Write down exactly the lines of the records below, beginning with the first and ending with the line that includes "serving tray: present [333,512,493,614]".
>>>
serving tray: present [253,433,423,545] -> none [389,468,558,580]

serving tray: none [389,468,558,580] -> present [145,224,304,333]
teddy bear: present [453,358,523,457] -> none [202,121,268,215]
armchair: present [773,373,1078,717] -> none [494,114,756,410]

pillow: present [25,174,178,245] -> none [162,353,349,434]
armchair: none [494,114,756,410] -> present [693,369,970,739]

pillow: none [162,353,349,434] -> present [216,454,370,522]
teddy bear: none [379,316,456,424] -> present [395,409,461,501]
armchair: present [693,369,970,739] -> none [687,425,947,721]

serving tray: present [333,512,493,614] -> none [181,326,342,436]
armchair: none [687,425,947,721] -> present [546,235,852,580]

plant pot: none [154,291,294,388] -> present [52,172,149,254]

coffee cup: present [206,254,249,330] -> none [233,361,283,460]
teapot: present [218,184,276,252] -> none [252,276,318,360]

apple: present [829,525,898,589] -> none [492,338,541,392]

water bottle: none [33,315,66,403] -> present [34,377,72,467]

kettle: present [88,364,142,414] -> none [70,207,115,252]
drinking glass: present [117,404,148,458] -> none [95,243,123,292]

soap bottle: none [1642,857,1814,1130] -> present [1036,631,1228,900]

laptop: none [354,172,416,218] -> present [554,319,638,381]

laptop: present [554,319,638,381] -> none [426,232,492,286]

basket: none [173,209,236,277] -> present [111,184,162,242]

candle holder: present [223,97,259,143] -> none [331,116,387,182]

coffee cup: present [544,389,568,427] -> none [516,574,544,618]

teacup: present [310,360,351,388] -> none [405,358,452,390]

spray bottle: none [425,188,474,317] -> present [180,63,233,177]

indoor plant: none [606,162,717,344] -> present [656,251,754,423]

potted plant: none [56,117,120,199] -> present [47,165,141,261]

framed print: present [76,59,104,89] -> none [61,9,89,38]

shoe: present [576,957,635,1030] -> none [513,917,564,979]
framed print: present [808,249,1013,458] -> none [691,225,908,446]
<<<
◆ **TASK ANSWER**:
serving tray: present [253,433,423,545] -> none [389,468,558,580]

serving tray: none [389,468,558,580] -> present [145,224,304,333]
teddy bear: present [453,358,523,457] -> none [202,121,268,215]
armchair: present [773,373,1078,717] -> none [494,114,756,410]

pillow: present [25,174,178,245] -> none [162,353,349,434]
armchair: none [494,114,756,410] -> present [693,369,970,739]

pillow: none [162,353,349,434] -> present [216,454,370,522]
teddy bear: none [379,316,456,424] -> present [395,409,461,501]
armchair: present [693,369,970,739] -> none [687,425,947,721]

serving tray: present [333,512,493,614] -> none [181,326,342,436]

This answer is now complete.